Editoriaux - Santé - 19 mai 2018

Quand les médecins sont les victimes des cités

Selon une étude publiée en avril par le Conseil national de l’ordre des médecins, pour la seconde année consécutive le nombre d’agressions contre les praticiens atteint un record et franchit même la barre symbolique du millier d’incidents recensés. Ce sont, ainsi, 1.035 d’entre eux qui ont subi une agression en 2017, contre 638 en 2003, année de la première édition de ce rapport.

Le journal de France 3, pour matérialiser cette statistique, a diffusé, le 16 mai, un reportage dont le sujet était : “Les médecins de plus en plus victimes de violences”.

Pour l’occasion, les journalistes avaient privilégié le département du Nord : il faut dire qu’en 2017, 108 agressions de médecins ont été déclarées dans ce département, d’après l’étude de l’Ordre. Un chiffre qui a doublé par rapport à 2016 (59 agressions enregistrées) et qui le place en tête des départements français.

Là, devant les caméras, un toubib de SOS Médecins apporta son témoignage et fit une révélation qui aurait dû faire bondir Macron, Philippe et son ministre cacochyme de l’Intérieur. Voici une partie du commentaire explicitant les images :
“Seul avec sa mallette et sa voiture, il rend visite à des malades dans la banlieue lilloise. Depuis cinq ans, le docteur Olivier Berthoud travaille pour SOS Médecins, mais il a l’impression d’être livré à lui-même dans ces quartiers difficiles. Son statut de médecin ne le protège en rien, il lui est même parfois difficile d’accéder à ses patients.
“Dans ces quartiers où sévit la drogue, on est fouillé par des personnes qui contrôlent les accès à certains bâtiments […] On est un peu tâtés, on regarde la mallette, que c’est bien un médecin, et puis on y va”, raconte le médecin.”

Vous avez bien lu : cet homme, dont la profession est de soulager des gens et de sauver des vies humaines, est non seulement contrôlé mais fouillé par palpation lorsqu’il se présente chez un patient. Le plus grave est que ceci n’est pas un acte unique ni un cas exceptionnel.
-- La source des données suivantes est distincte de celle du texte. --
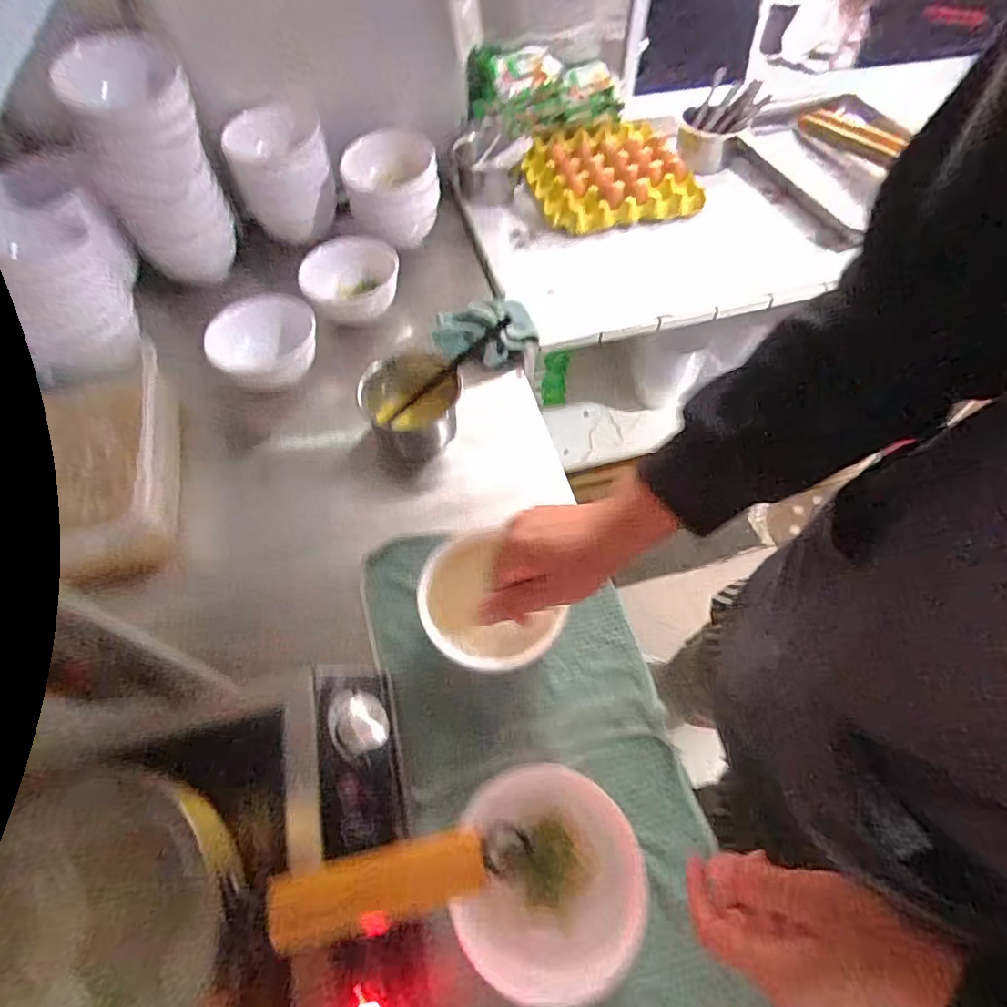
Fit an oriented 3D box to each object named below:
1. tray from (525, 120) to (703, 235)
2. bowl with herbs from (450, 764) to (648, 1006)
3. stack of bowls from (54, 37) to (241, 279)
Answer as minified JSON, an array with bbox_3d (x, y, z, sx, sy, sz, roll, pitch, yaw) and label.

Dans ce coin des Hauts-de-France, c’est une généralité, c’est un fait répétitif. Un fait qui arrive même à ne plus choquer l’intervenant qui, pour un peu, terminait son propos par un “mektoub” fataliste.

Cette situation démontre encore une fois que, dans notre pays, pénétrer dans certaines zones, c’est passer une frontière sans s’en apercevoir. Alors, la question se pose : sommes-nous encore en France alors que ces bandes se permettent de contrôler des professionnels, des médecins qui ont fait vœu de soigner ? Pourtant, ce fait attesté n’a donné un haut-le-cœur ni à nos gouvernants ni à nos élus comme Xavier Bertrand, le président par adoubement socialiste du conseil régional.

Il faut dire que, depuis des années, les cages d’escalier, les entrées et les caves sont quadrillées par la racaille et que la police ne peut mettre fin définitivement à cet état. Certes, ponctuellement, une descente est ordonnée mais très vite, ensuite, les gangs reprennent le contrôle des trafics. Si les blocs d’immeuble sont surveillés par les malfrats, les rues, elles, sont quadrillées par les salafistes radicaux. Là, ils interdisent aux femmes certains cafés et restaurants et interdisent aux hommes alcool et tabac.

Après les policiers, les gendarmes, les pompiers, les gardiens de prison et les enseignants, ce sont les médecins qui sont bannis de ces coins perdus de la République. Autre coin perdu, les hôpitaux : 4.302 “événements indésirables” ont été recensés en 2016 dans les hôpitaux parisiens ; il y en avait eu 3.895 en 2015.

Les Français doivent réaliser que les attentats ne sont que la minuscule partie visible de l’iceberg ; la partie immergée, elle, est gigantesque. Elle est le domaine commun des bandes criminelles et des islamistes estampillés police de la charia.